> _TASK TO COMPLETE_
Search the records for the string "Радий", then copy each line where it appears.

** DATA IN THIS EXERCISE follows **

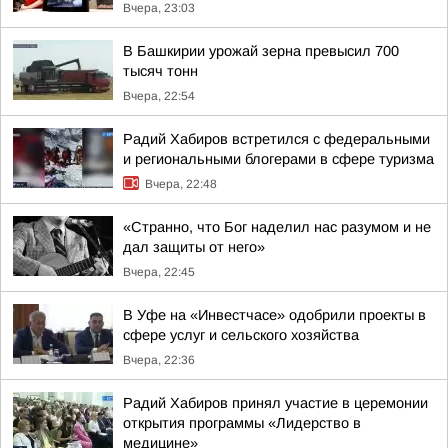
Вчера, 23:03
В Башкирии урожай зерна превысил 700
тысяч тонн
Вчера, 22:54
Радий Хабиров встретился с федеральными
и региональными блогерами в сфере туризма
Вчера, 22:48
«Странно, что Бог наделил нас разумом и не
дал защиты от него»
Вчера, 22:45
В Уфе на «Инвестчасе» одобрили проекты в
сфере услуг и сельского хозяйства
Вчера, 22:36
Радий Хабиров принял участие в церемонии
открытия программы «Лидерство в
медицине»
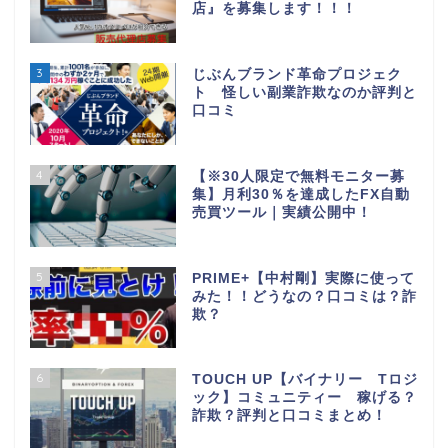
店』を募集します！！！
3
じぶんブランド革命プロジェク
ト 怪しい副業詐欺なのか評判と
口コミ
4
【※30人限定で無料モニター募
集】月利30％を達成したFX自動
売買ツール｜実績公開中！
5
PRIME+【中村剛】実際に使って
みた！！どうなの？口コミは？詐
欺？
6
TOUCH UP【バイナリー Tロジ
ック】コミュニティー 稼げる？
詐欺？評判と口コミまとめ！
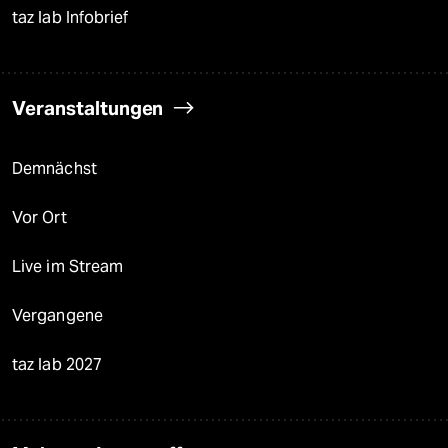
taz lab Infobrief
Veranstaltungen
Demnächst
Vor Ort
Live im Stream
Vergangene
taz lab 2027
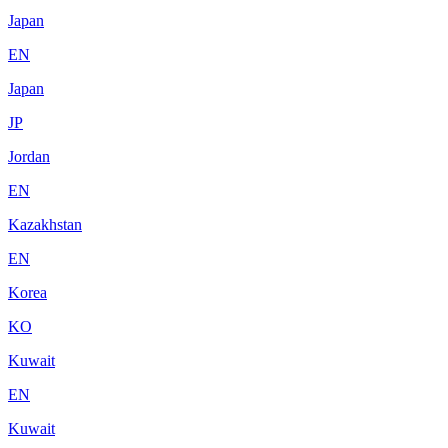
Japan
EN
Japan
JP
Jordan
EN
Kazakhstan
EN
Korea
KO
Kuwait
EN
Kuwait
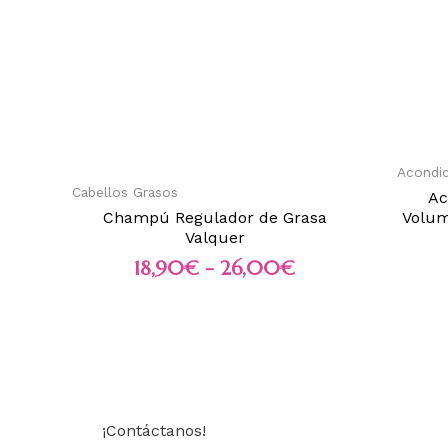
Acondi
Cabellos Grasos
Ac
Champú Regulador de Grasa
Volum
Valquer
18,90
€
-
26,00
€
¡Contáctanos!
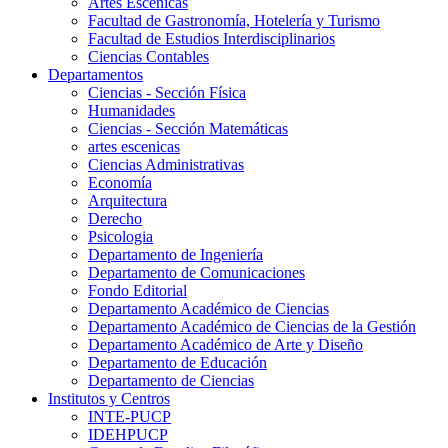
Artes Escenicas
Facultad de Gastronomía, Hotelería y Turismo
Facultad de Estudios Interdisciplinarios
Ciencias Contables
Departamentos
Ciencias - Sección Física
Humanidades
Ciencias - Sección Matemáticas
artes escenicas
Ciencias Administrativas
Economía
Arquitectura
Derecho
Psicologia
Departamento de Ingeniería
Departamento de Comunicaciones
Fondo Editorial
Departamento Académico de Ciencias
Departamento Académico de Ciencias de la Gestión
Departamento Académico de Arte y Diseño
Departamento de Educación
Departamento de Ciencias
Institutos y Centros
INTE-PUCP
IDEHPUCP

** End of DATA IN THIS EXERCISE **
** DATA IN THIS EXERCISE follows **

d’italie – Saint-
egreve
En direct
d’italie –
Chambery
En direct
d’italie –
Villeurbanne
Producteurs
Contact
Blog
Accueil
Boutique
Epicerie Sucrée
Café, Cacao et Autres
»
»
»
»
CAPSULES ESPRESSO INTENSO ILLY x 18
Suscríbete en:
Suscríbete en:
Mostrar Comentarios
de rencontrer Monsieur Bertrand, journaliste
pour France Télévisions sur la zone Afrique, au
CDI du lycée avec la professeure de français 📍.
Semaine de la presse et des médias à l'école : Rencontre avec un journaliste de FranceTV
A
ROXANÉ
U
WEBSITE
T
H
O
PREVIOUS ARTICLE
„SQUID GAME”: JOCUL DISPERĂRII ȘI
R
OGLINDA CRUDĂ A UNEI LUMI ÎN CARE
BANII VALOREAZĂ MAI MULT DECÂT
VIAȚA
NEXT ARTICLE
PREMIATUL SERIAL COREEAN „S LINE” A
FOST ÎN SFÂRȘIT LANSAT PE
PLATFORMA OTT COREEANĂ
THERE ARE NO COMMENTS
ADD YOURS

** End of DATA IN THIS EXERCISE **

> _ANSWER SECTION_
Радий Хабиров встретился с федеральными
Радий Хабиров принял участие в церемонии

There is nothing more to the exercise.